> Task instructions:
1 – In the telecom article, how many villages have the private operators connected to date?
2 – Update the biodiversity dataset entries from the first line through the line containing "scientific name: Lysimachia arvensis" by replacing "common name" with "vernacular name" and leaving everything else unchanged. Return only those lines.

> Excerpted text:
□ □ □ □

Telecom companies preferred to pay penalties instead of rolling out services in the unremunerative areas as it would entail huge expenditures for them.

NEW DELHI, June 16

THE Department of Telecommunications (DoT) has set a deadline for the five private basic operators to fulfil their rural telephony obligations.

In a terse letter sent to all the operators - Reliance Telecom, Tata Teleservices, Bharti Telenet, HFCL Infotel and Shyam Telecom - the department has set June 30 for providing village public telephones (VPT) in 50 per cent of the uncovered villages in their service areas that they had committed in the first three years of their operations. All of them had started operation in 1997 and had committed to provide telephones in 97,806 villages across six circles (Gujarat, Andhra Pradesh, Maharashtra, Madhya Pradesh, Punjab and Rajasthan) by 2000. To date they have managed to connect only 7,123 villages.

Despite repeated warnings that their licences could be terminated and extension of the earlier deadlines, the companies preferred to pay the penalties instead of rolling out services in the unremunerative areas as it would entail huge expenditures for them. In fact, to date they have paid Rs 53.75 crore in liquidated damages for non-commissioning of the promised services.

DoT has finally put its foot down and set a deadline for fulfilling at least half of their commitments by end-June and remaining half by December. Although this should read 48,9043 villages, the actual numbers are much lower as Bharat Sanchar Nigam Ltd (BSNL) has already stepped in and provided connections in many of these villages. The DoT letter has provided a leeway to the operators by stating that "depopulated" villages, towns with less than 100 population, "naxalite-infested" areas and the places which can only be covered by satellite media are to be exempted from this deadline.

While the private operators are pleased with the concessions that have been granted, BSNL officials are not too happy. The whole burden of providing rural coverage that is being undertaken by BSNL will continue to remain so, they said. They pointed out that while it is justifiable to exclude villages with less than 100 population, and naxalite-affected, the villages that can only be covered by satellite should not have been excused. With no deadline for such villages they will continue to be neglected, as the private operators will not invest in setting up satellite telephone connections, they said.

□ □ □ □

Dataset entries
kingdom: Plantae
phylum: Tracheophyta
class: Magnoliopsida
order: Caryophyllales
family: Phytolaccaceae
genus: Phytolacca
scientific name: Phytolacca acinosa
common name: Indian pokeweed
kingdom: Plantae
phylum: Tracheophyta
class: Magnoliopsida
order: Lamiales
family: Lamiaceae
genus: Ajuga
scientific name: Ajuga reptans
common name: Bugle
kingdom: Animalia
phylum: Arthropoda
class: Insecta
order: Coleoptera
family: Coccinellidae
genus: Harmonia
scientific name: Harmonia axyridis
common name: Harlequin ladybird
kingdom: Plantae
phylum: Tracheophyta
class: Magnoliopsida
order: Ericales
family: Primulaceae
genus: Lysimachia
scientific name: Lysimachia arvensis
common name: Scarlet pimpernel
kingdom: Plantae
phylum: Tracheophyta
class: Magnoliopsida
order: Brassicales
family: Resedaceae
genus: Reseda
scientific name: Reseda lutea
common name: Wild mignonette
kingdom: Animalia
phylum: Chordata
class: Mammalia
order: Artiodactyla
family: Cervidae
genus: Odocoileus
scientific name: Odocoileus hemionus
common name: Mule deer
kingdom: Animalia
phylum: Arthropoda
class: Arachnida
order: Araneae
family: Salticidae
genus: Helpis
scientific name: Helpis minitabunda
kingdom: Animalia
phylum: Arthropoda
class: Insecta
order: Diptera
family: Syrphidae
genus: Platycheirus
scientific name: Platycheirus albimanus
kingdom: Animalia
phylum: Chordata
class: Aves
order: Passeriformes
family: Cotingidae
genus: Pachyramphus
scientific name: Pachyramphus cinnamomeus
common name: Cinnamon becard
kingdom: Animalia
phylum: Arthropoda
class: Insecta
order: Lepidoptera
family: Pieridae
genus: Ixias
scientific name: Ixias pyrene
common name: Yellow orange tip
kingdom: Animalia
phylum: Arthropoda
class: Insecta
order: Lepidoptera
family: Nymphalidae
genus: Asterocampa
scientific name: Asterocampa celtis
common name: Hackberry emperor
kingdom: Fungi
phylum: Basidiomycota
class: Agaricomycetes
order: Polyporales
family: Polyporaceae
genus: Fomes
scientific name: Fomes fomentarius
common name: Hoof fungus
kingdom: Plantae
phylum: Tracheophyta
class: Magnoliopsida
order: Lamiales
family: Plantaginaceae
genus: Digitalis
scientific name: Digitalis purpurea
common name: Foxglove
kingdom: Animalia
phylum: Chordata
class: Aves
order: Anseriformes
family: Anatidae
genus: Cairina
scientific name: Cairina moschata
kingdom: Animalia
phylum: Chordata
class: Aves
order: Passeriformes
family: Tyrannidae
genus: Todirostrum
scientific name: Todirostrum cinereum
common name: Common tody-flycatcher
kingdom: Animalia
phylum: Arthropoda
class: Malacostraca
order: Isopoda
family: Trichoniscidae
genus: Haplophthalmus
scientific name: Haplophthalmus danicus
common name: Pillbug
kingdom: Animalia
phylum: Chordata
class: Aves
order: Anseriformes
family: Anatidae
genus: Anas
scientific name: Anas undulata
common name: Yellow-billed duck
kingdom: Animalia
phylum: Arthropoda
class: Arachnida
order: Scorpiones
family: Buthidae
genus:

□ □ □ □

> Response list:
1 – 7,123 villages.

2 –
kingdom: Plantae
phylum: Tracheophyta
class: Magnoliopsida
order: Caryophyllales
family: Phytolaccaceae
genus: Phytolacca
scientific name: Phytolacca acinosa
vernacular name: Indian pokeweed
kingdom: Plantae
phylum: Tracheophyta
class: Magnoliopsida
order: Lamiales
family: Lamiaceae
genus: Ajuga
scientific name: Ajuga reptans
vernacular name: Bugle
kingdom: Animalia
phylum: Arthropoda
class: Insecta
order: Coleoptera
family: Coccinellidae
genus: Harmonia
scientific name: Harmonia axyridis
vernacular name: Harlequin ladybird
kingdom: Plantae
phylum: Tracheophyta
class: Magnoliopsida
order: Ericales
family: Primulaceae
genus: Lysimachia
scientific name: Lysimachia arvensis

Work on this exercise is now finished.